The Hôtel de Ville (/fr/, City Hall) is a municipal building in Thionville, Moselle, northeast France, standing on Place Robert Schuman. The building, which was originally conceived as a convert, was designated a monument historique by the French government in 1991.

==History==
The building was commissioned as the Couvent des Clarisses (Convent of the Poor Clares). The nuns of the order established a presence in Thionville in 1629, at which time the town was part of the Spanish Netherlands. The order enjoyed the protection of the Governor, Isabella Clara Eugenia, who initially made a house in Rue de la Vieille-Porte available to them. However, the house, which dated from the 14th century, was in a poor state of repair and the nuns urgently needed a new property. The site they identified, close to the bridge across the river Moselle, was made available to them by the Cardinal-Infante Ferdinand of Austria, who succeeded Isabella Clara Eugenia as governor in 1633.

The new convent was designed in the Renaissance style, built in ashlar stone and was completed in 1641. It was badly damaged during the siege of Thionville by the Duke of Enghien in 1643, during the Thirty Years' War, and the subsequent restoration culminated in the completion of repairs to the chapel in 1665. The design involved an asymmetrical main frontage of seven bays facing onto Quai Pierre Marchal. There was a colonnade, formed by square columns with imposts and moulded arches, on the ground floor, and it was fenestrated by casement windows on the first and second floors and dormer windows at attic level. An extra wing featuring a three-stage tower, which was projected forward, was added on the left, facing onto Rue du Pont (now Rue Georges Ditsch), in 1695.

The convent was confiscated by the state and the nuns driven out during the French Revolution. It was initially converted for military use and the Jacobins took possession of the chapel but, in November 1804, it became a hospital. It was extended to create additional medical capacity in the mid-19th century.

Meanwhile, civic leaders were seeking new accommodation for municipal purposes. After meeting in the old beffroi (belfry) from the 14th century, the aldermen moved to an adjacent building on Rue de l'Ancien-Hôtel-de-Ville in 1708, before relocated to the old governor's palace in the early 19th century. The council selected the former convent as their new home and relocated there in 1898. Internally, the new rooms created included the Salle du Conseil (council chamber) and the Salle de Mariages (wedding room).

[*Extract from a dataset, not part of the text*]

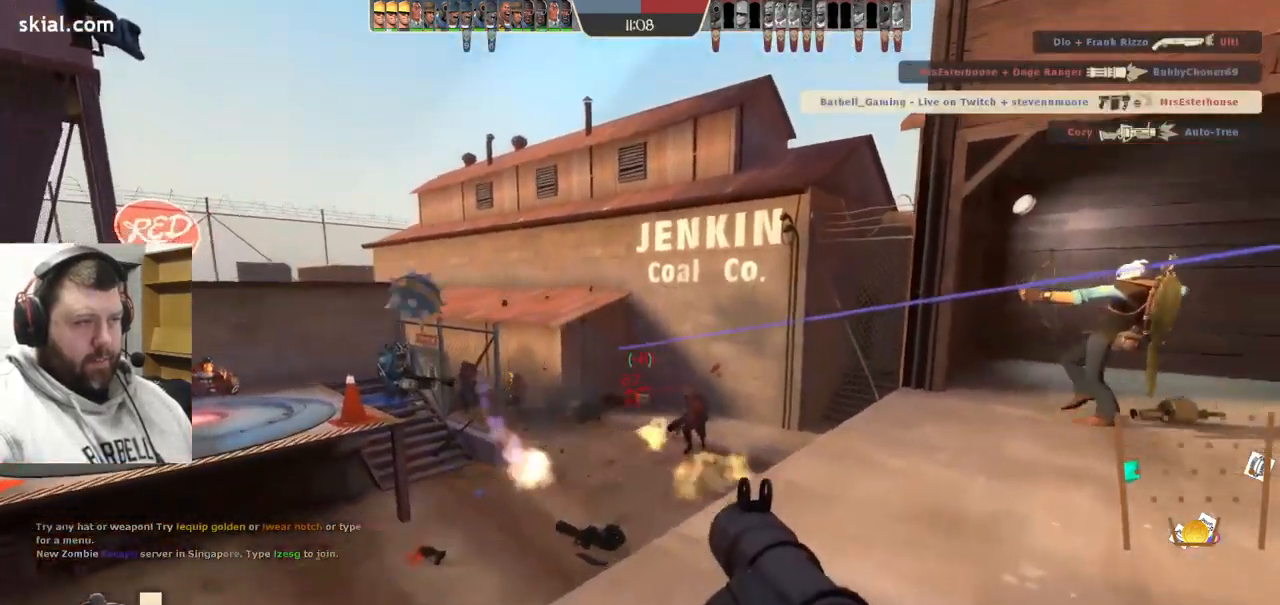
{"buttons": [], "left_stick": "down-right", "right_stick": "center", "events": [[50, "R2", "up"], [84, "L2", "up"], [184, "L2", "down"], [284, "L2", "up"], [284, "R2", "down"], [284, "left_stick", "down-left"], [334, "R2", "up"], [350, "L2", "down"], [384, "left_stick", "down"], [417, "R2", "down"], [450, "L2", "up"], [484, "R2", "up"], [500, "left_stick", "down-right"]]}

During the Second World War, the building was damaged by shelling by the US 90th Infantry Division, leading to civic leaders having to move to temporary accommodation, where they welcomed the Commanding General of US XX Corps, General Walton Walker, during the liberation of the town on 12 December 1944.

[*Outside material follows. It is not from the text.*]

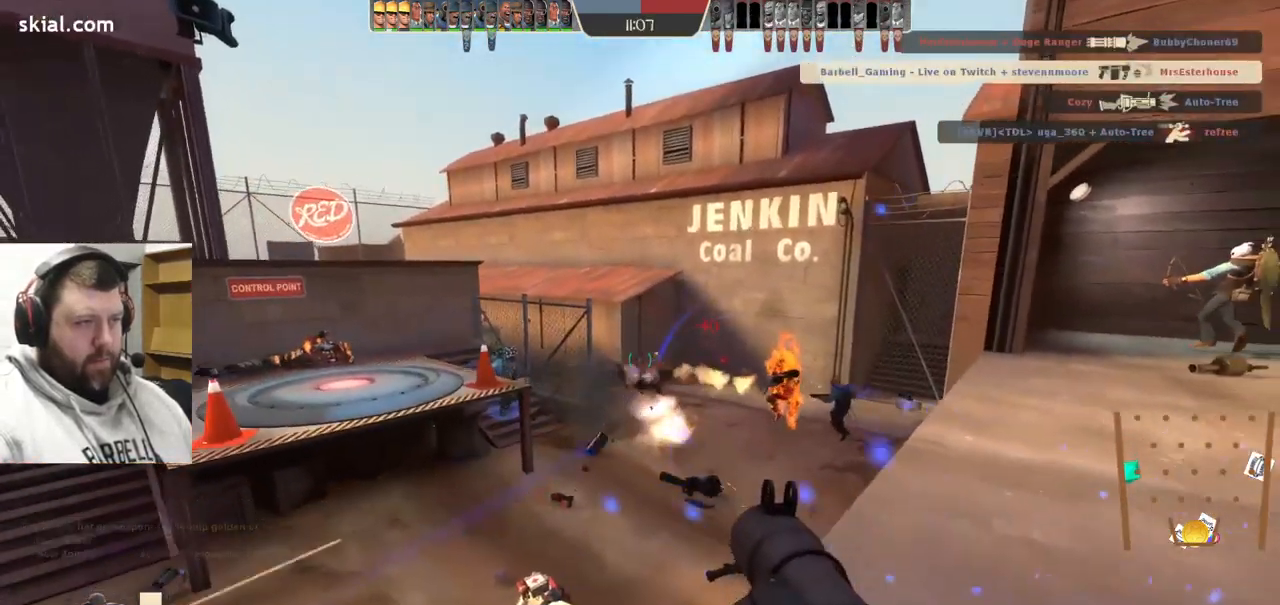
{"buttons": ["L2", "R2"], "left_stick": "up", "right_stick": "center", "events": [[34, "L2", "down"], [50, "R2", "down"], [100, "R2", "up"], [134, "L2", "up"], [234, "L2", "down"], [334, "R2", "down"], [334, "left_stick", "up"], [367, "L2", "up"], [384, "R2", "up"], [467, "R2", "down"], [500, "L2", "down"]]}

A bust created by François Cacheux, depicting the statesman, Robert Schuman, was unveiled in the gardens front of the town hall on 14 October 1973. It was stolen as part of a protest about foreign competition in the steel industry in 1983 but recovered from the River Moselle and restored to its original position in 1984. An urban structure, designed by Stéphane Costarella depicting a space rocket, was placed temporarily in the gardens, to the east of the Schuman bust, in 2020. A major programme of restoration works, which included repairs to the main façade, was initiated in February 2023.